## [About this exercise]
Copy out each line of the data that contains the string "savoir". Case counts, so a line where the string appears only in different capitalization does not qualify.

## [Data to use]
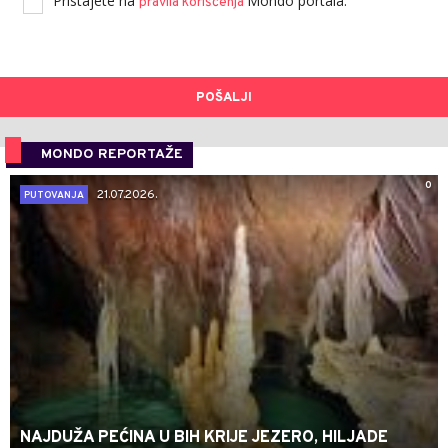
Pristajete na
Mondo portala.
pravila korišćenja
POŠALJI
MONDO REPORTAŽE
0
21.07.2026.
PUTOVANJA
NAJDUŽA PEĆINA U BIH KRIJE JEZERO, HILJADE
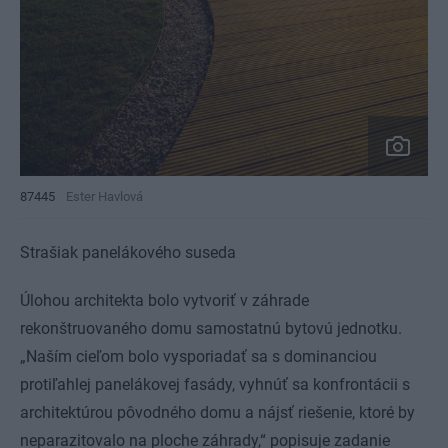
87445
Ester Havlová
Strašiak panelákového suseda
Úlohou architekta bolo vytvoriť v záhrade
rekonštruovaného domu samostatnú bytovú jednotku.
„Naším cieľom bolo vysporiadať sa s dominanciou
protiľahlej panelákovej fasády, vyhnúť sa konfrontácii s
architektúrou pôvodného domu a nájsť riešenie, ktoré by
neparazitovalo na ploche záhrady,“ popisuje zadanie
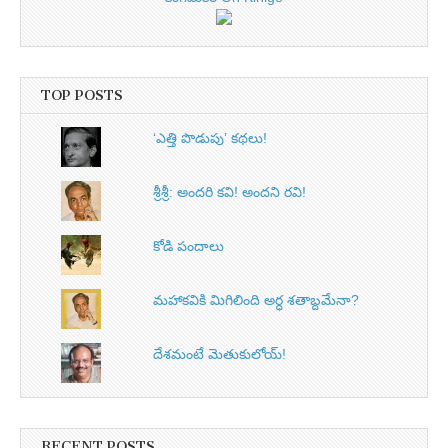
TOP POSTS
‘ఎత్తి పొడుపు’ కథలు!
శ్రీశ్రీ: అందరి కవి! అందని రవి!
కోడి పందాలు
మహాకవికి మిగిలింది అర్ధ శతాబ్దమేనా?
దేశమంటే మెతుకులోయ్‌!
RECENT POSTS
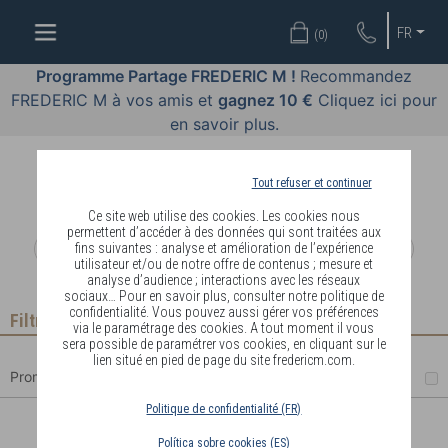
OFFRES
FR
(
0
)
COSMÉTIQUES
Programme Partage FREDERIC M !
Recommandez
FREDERIC M à vos amis et
gagnez 10 €
Cliquez ici pour
PARFUMS
en savoir plus.
BODY
LANGUAGE
Tout refuser et continuer
Ce site web utilise des cookies. Les cookies nous
BLOG
permettent d’accéder à des données qui sont traitées aux
fins suivantes : analyse et amélioration de l’expérience
utilisateur et/ou de notre offre de contenus ; mesure et
DIAGNOSTIC
analyse d’audience ; interactions avec les réseaux
PEAU
sociaux… Pour en savoir plus, consulter notre politique de
confidentialité. Vous pouvez aussi gérer vos préférences
Filtrer
via le paramétrage des cookies. A tout moment il vous
DEVENIR
sera possible de paramétrer vos cookies, en cliquant sur le
lien situé en pied de page du site fredericm.com.
DISTRIBUTEUR
Promotions
Politique de confidentialité (FR)
EAU DE TOILETTE “COMME
Política sobre cookies (ES)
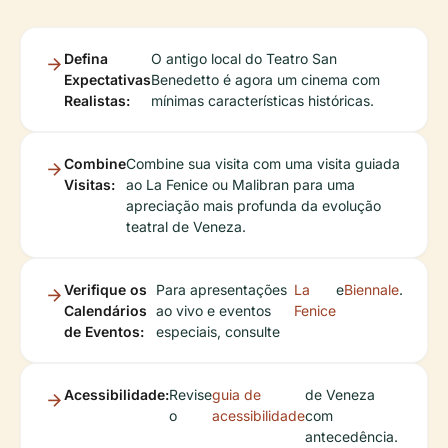
Defina
O antigo local do Teatro San
Expectativas
Benedetto é agora um cinema com
Realistas:
mínimas características históricas.
Combine
Combine sua visita com uma visita guiada
Visitas:
ao La Fenice ou Malibran para uma
apreciação mais profunda da evolução
teatral de Veneza.
Verifique os
Para apresentações
La
e
Biennale
.
Calendários
ao vivo e eventos
Fenice
de Eventos:
especiais, consulte
Acessibilidade:
Revise
guia de
de Veneza
o
acessibilidade
com
antecedência.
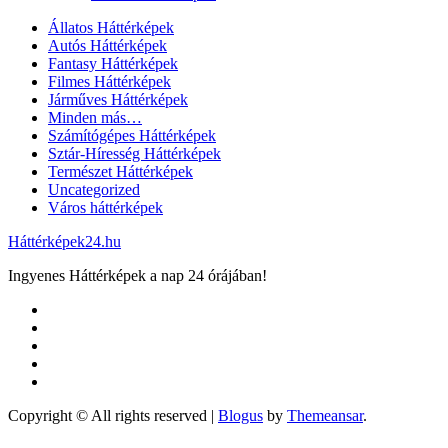
Állatos Háttérképek
Autós Háttérképek
Fantasy Háttérképek
Filmes Háttérképek
Járműves Háttérképek
Minden más…
Számítógépes Háttérképek
Sztár-Híresség Háttérképek
Természet Háttérképek
Uncategorized
Város háttérképek
Háttérképek24.hu
Ingyenes Háttérképek a nap 24 órájában!
Copyright © All rights reserved
|
Blogus
by
Themeansar
.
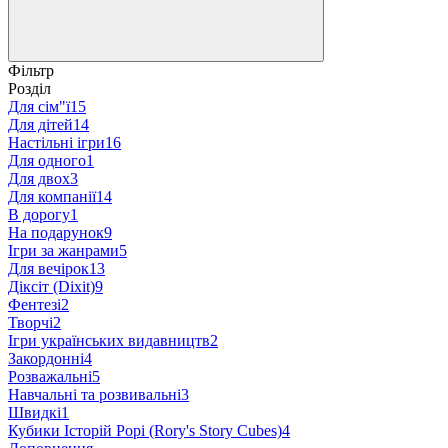
Фільтр
Розділ
Для сім"ї
15
Для дітей
14
Настільні ігри
16
Для одного
1
Для двох
3
Для компанії
14
В дорогу
1
На подарунок
9
Ігри за жанрами
5
Для вечірок
13
Діксіт (Dixit)
9
Фентезі
2
Творчі
2
Ігри українських видавництв
2
Закордонні
4
Розважальні
5
Навчальні та розвивальні
3
Швидкі
1
Кубики Історій Рорі (Rory's Story Cubes)
4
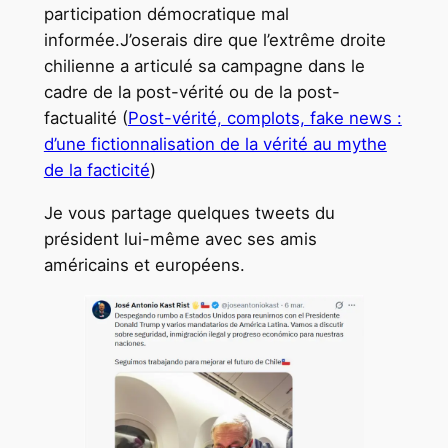
participation démocratique mal
informée.J’oserais dire que l’extrême droite
chilienne a articulé sa campagne dans le
cadre de la post-vérité ou de la post-
factualité (
Post-vérité, complots, fake news :
d’une fictionnalisation de la vérité au mythe
de la facticité
)
Je vous partage quelques tweets du
président lui-même avec ses amis
américains et européens.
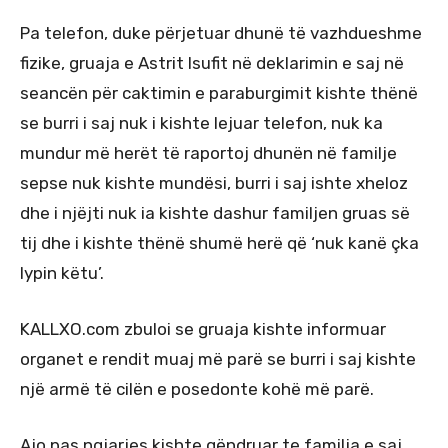
Pa telefon, duke përjetuar dhunë të vazhdueshme
fizike, gruaja e Astrit Isufit në deklarimin e saj në
seancën për caktimin e paraburgimit kishte thënë
se burri i saj nuk i kishte lejuar telefon, nuk ka
mundur më herët të raportoj dhunën në familje
sepse nuk kishte mundësi, burri i saj ishte xheloz
dhe i njëjti nuk ia kishte dashur familjen gruas së
tij dhe i kishte thënë shumë herë që ‘nuk kanë çka
lypin këtu’.
KALLXO.com zbuloi se gruaja kishte informuar
organet e rendit muaj më parë se burri i saj kishte
një armë të cilën e posedonte kohë më parë.
Ajo pas ngjarjes kishte qëndruar te familja e saj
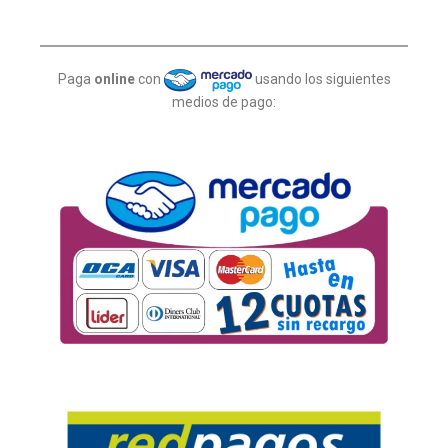
Paga
online
con
usando los siguientes
medios de pago:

## [Exercise solution]
en savoir plus.
sociaux… Pour en savoir plus, consulter notre politique de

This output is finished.